It has been 50 years since the career of one of the major post-war figures in Chinese art was cut short by his death in Hong Kong.

Lui Shou-kwan, who worked for the municipal government in Guangzhou in southern China, moved to the then British colony with his family in 1948. There, he found work as an inspector for the Hong Kong and Yaumati Ferry Company, a job he held until 1966.

Often finding himself on the piers on either side of Victoria Harbour between which the company’s vessels ferried passengers from Hong Kong Island to Kowloon and back, Lui had a front-row view of some dramatic landscapes.

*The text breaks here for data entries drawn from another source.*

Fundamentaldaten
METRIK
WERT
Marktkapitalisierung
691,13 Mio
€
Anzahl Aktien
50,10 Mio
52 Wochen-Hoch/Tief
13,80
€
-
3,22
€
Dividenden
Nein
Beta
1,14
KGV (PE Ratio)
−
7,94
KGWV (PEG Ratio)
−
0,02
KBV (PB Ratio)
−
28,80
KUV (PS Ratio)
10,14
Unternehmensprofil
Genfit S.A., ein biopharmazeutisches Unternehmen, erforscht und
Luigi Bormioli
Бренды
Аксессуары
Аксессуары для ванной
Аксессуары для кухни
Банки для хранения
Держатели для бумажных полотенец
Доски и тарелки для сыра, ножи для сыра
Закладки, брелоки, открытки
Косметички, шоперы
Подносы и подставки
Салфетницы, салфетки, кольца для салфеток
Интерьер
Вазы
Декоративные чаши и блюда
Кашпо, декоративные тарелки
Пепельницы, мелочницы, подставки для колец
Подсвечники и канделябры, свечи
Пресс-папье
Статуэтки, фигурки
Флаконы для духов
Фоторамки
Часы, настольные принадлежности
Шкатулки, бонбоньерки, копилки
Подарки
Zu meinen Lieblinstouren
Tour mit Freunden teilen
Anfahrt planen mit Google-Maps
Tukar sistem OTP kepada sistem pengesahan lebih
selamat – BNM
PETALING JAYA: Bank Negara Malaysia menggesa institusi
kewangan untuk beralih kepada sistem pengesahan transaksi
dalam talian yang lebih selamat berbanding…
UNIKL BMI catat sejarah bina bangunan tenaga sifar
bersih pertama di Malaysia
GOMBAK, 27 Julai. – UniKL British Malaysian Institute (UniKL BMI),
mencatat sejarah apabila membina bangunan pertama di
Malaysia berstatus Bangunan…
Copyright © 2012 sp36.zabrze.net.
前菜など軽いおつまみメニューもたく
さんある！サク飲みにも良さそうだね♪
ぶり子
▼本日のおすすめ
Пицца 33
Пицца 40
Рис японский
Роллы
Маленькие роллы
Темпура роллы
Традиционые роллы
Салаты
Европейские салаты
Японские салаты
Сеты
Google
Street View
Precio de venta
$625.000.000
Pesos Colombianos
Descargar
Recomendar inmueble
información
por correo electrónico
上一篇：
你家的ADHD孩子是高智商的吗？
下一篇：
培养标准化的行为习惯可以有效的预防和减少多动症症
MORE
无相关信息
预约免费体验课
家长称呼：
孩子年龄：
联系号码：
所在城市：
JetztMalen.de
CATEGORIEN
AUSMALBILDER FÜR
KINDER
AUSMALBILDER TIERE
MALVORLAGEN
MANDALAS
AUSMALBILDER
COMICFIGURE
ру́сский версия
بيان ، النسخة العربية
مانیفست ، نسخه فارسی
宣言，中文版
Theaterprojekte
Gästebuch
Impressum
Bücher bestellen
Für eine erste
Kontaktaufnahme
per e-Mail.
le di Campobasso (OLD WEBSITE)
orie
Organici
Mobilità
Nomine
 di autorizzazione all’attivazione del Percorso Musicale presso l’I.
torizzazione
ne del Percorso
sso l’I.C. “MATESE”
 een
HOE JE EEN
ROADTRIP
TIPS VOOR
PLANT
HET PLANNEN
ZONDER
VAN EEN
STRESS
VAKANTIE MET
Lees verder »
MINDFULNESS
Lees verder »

He began to incorporate the hills and the harbour into his Chinese ink art, an after-work hobby. It was from such beginnings that one of the most significant Asian art movements of the 20th century – the New Ink Movement – was born.
Lui and his family were part of a cultural exodus from mainland China after the end of the second world war in 1945. Chinese intellectuals and artists, attracted to Hong Kong by its stability after the British took back control from Japan, found a vibrant and diverse society that allowed for ideas from China and the West to commingle.

Born in 1919 in Guangzhou, Lui was the son of Lui Canming, a scholar-painter who owned an antique shop. His father encouraged him to learn how to paint by copying the works of Chinese masters from a young age.